• _WHAT THE EXERCISE ASKS_: Please set the lines down again exactly, from the top of the entries through the line that contains "arXiv:2504.21228v1 Announce Type: cross".

### DATA UNDER STUDY

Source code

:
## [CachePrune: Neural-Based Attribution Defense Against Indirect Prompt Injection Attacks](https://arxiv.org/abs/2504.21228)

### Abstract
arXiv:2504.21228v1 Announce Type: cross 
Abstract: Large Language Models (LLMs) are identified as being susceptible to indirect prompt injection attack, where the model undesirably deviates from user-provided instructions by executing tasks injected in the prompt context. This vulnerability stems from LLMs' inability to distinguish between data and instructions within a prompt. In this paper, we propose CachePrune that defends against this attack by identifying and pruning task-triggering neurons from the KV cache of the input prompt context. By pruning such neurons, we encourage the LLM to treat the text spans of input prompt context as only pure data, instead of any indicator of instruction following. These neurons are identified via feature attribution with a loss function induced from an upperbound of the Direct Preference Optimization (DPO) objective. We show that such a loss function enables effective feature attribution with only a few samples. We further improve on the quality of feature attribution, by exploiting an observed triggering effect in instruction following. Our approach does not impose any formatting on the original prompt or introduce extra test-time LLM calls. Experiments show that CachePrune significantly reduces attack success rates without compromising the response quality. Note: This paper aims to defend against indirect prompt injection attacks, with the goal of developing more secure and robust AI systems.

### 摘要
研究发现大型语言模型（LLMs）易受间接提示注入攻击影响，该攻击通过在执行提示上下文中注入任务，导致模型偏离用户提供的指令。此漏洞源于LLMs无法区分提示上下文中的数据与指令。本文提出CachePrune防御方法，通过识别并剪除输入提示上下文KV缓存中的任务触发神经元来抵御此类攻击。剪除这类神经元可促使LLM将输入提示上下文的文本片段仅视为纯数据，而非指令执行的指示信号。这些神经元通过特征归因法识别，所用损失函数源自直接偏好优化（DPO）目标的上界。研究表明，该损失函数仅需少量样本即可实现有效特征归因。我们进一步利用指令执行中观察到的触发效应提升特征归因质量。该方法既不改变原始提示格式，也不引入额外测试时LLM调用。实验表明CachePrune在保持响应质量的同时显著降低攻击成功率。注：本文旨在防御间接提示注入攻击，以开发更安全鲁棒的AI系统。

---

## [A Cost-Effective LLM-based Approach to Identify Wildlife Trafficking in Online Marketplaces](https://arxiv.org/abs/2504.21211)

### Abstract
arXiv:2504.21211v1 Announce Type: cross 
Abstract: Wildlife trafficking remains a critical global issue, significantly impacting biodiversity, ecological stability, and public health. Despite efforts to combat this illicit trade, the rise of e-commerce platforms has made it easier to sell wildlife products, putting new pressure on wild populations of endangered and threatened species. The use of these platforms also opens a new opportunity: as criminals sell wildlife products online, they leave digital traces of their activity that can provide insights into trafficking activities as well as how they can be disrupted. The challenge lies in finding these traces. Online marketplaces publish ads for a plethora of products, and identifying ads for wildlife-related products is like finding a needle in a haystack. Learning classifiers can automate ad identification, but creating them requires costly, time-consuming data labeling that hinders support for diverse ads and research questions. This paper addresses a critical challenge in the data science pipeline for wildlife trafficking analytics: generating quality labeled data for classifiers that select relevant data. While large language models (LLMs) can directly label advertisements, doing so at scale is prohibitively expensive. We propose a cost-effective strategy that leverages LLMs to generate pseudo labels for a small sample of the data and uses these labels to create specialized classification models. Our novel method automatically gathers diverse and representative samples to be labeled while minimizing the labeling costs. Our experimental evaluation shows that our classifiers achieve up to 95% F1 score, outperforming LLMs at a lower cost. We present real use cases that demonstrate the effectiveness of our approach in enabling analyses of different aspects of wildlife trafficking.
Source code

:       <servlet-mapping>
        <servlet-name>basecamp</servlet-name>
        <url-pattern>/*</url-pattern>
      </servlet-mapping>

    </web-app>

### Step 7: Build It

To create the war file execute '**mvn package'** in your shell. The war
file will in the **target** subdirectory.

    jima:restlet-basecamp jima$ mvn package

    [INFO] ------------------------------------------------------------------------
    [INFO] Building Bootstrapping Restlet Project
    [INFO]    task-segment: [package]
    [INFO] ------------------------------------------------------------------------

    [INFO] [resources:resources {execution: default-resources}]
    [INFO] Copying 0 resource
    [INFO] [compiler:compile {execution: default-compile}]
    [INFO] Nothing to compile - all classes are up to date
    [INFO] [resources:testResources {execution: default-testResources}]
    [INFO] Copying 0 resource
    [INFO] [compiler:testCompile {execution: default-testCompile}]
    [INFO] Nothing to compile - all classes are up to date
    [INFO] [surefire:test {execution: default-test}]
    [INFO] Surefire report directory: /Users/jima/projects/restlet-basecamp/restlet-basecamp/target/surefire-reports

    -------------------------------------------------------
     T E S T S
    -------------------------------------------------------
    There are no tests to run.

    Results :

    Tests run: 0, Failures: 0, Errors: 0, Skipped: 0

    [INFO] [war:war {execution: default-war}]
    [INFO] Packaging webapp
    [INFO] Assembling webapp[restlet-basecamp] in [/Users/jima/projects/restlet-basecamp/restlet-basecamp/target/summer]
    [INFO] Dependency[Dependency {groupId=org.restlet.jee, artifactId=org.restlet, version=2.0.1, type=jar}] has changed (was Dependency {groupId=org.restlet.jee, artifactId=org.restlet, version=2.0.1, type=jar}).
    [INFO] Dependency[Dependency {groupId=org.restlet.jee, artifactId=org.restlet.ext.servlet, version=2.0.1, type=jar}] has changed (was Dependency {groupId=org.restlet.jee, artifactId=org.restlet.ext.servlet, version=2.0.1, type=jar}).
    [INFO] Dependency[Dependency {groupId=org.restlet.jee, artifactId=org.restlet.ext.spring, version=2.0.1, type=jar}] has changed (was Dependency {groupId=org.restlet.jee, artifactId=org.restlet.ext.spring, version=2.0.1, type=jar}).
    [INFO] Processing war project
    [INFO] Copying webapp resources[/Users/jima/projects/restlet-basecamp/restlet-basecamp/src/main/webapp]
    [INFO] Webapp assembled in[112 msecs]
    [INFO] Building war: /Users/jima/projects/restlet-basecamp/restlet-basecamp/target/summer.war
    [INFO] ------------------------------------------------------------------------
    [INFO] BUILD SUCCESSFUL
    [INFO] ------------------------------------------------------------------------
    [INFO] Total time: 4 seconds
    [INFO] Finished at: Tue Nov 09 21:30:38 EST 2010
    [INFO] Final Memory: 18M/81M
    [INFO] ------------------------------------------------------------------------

######

• _ANSWER AREA_:
Source code

:
## [CachePrune: Neural-Based Attribution Defense Against Indirect Prompt Injection Attacks](https://arxiv.org/abs/2504.21228)

### Abstract
arXiv:2504.21228v1 Announce Type: cross 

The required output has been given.